TEXT -
*** Begin section ***

Luckily, given the right technology and algorithms, we are able to drag out Dark Data into the light by means of adding structures and delivering a holistic view. Once you have collected the data, the next step involved is making it tangible by means of adding structure and setting up a data strategy to support it. It’s like trying to detect meaningful patterns in the infinite number of stars on a clear, dark night.
The first step is to understand your cash flow and working capital drivers. Next, you can define your cash forecasting horizons and your sources per time horizon. From there on you can integrate and consolidate the data by allowing the relevant subsidiaries/business units to submit their data. Ultimately, you can set up a well-oiled cash forecasting rocket ship.
Yes, there's a lot to structure at first. But, crucially, a lot worth structuring. Now you have all these independent data structures, all pointing towards the same picture: A single version of the truth. That's one small step for your company, one giant leap for your treasury team.

*** End section ***

Lens distortion parameter data:
*** Begin section ***

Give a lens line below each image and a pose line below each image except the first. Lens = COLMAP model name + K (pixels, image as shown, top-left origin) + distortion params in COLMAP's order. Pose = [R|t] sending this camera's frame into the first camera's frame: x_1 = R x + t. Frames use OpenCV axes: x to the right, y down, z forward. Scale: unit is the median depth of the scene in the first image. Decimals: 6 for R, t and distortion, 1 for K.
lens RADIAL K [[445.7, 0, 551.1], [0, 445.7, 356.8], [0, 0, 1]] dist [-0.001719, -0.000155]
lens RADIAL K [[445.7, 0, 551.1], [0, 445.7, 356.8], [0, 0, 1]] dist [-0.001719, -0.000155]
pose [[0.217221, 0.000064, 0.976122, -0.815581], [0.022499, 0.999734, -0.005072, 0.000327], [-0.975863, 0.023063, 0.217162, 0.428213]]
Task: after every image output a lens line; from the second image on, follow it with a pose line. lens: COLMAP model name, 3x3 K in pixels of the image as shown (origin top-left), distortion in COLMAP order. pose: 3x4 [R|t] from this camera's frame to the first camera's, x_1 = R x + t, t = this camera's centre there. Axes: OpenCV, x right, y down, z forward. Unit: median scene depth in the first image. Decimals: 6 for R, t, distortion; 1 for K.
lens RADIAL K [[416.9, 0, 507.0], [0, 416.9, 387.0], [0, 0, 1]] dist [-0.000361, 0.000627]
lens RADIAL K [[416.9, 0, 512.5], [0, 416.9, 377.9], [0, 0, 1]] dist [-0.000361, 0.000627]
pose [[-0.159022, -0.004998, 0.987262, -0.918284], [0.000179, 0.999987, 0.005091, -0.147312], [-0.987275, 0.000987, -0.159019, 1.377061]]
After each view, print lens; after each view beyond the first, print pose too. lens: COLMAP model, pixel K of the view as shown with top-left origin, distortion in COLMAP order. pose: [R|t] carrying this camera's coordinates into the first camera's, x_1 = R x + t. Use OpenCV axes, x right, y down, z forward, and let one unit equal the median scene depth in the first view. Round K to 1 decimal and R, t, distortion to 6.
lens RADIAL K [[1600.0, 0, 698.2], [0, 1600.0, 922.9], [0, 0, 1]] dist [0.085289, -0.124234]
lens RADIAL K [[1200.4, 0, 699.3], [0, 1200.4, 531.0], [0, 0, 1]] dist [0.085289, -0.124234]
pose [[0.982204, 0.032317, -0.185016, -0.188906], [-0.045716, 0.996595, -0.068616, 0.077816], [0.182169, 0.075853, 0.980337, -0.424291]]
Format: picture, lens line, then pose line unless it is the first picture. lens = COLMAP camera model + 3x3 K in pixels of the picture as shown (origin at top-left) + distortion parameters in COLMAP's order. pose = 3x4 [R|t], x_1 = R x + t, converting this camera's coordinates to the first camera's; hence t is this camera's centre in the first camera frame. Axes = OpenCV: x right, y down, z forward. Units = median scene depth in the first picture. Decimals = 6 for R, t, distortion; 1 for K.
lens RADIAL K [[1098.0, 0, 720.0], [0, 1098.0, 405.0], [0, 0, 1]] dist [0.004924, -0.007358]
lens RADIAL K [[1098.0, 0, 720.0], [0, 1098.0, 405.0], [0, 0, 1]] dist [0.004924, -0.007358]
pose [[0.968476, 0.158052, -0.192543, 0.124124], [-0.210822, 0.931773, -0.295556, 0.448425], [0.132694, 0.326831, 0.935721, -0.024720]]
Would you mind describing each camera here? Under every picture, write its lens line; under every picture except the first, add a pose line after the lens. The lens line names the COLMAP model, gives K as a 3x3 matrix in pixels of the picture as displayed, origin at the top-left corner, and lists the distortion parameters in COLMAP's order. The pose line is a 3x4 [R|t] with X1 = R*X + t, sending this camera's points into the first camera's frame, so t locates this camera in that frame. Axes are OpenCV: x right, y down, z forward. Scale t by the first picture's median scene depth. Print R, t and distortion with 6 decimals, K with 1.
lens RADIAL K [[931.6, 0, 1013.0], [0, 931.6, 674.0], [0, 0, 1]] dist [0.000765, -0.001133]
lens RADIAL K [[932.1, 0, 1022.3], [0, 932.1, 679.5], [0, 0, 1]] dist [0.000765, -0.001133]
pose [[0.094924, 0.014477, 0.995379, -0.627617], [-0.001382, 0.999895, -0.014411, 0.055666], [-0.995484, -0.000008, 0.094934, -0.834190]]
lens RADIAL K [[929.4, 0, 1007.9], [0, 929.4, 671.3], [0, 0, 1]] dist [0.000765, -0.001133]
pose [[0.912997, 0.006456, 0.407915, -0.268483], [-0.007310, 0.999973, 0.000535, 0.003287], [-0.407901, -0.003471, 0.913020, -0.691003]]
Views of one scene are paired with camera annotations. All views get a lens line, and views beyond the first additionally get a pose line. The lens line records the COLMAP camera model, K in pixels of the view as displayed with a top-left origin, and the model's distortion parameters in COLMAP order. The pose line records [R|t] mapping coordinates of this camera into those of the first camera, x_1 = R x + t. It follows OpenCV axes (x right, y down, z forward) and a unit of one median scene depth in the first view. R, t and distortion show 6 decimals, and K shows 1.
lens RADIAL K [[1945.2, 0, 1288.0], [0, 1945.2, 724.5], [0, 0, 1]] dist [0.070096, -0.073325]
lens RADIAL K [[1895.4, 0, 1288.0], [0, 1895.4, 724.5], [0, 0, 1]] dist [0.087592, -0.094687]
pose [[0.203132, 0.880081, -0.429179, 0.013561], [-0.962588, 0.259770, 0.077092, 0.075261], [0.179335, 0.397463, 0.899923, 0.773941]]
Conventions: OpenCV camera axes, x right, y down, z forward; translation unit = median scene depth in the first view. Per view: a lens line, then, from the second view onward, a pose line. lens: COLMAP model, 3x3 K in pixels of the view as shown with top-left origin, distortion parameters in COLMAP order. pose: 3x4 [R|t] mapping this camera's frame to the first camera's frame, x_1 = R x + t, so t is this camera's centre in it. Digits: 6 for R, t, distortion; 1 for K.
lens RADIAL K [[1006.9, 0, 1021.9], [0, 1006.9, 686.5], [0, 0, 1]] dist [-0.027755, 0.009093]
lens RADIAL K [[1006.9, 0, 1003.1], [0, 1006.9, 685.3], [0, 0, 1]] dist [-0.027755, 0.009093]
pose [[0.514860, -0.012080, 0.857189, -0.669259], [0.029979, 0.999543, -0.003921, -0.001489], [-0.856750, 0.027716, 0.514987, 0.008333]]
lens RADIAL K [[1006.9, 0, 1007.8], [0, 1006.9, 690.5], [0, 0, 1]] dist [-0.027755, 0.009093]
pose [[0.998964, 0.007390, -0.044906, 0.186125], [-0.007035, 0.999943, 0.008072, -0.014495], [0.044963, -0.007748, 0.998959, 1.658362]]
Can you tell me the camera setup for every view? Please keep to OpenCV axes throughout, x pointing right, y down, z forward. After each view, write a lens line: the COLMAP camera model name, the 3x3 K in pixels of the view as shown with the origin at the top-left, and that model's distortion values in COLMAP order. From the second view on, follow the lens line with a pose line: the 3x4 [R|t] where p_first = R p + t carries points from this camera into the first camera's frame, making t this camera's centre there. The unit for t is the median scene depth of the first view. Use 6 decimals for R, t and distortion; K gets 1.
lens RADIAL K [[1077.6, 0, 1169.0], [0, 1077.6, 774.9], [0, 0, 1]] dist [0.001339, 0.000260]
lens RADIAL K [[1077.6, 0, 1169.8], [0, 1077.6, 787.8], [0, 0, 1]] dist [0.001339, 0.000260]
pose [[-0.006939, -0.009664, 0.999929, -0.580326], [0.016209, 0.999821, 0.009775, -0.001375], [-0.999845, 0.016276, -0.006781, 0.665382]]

*** End section ***

TASK OBJECTIVE -
Please retype the cash forecasting text above between "Luckily, given the" and "forecasting rocket ship.", inclusive.

SOLVED EXERCISE -
Luckily, given the right technology and algorithms, we are able to drag out Dark Data into the light by means of adding structures and delivering a holistic view. Once you have collected the data, the next step involved is making it tangible by means of adding structure and setting up a data strategy to support it. It’s like trying to detect meaningful patterns in the infinite number of stars on a clear, dark night.
The first step is to understand your cash flow and working capital drivers. Next, you can define your cash forecasting horizons and your sources per time horizon. From there on you can integrate and consolidate the data by allowing the relevant subsidiaries/business units to submit their data. Ultimately, you can set up a well-oiled cash forecasting rocket ship.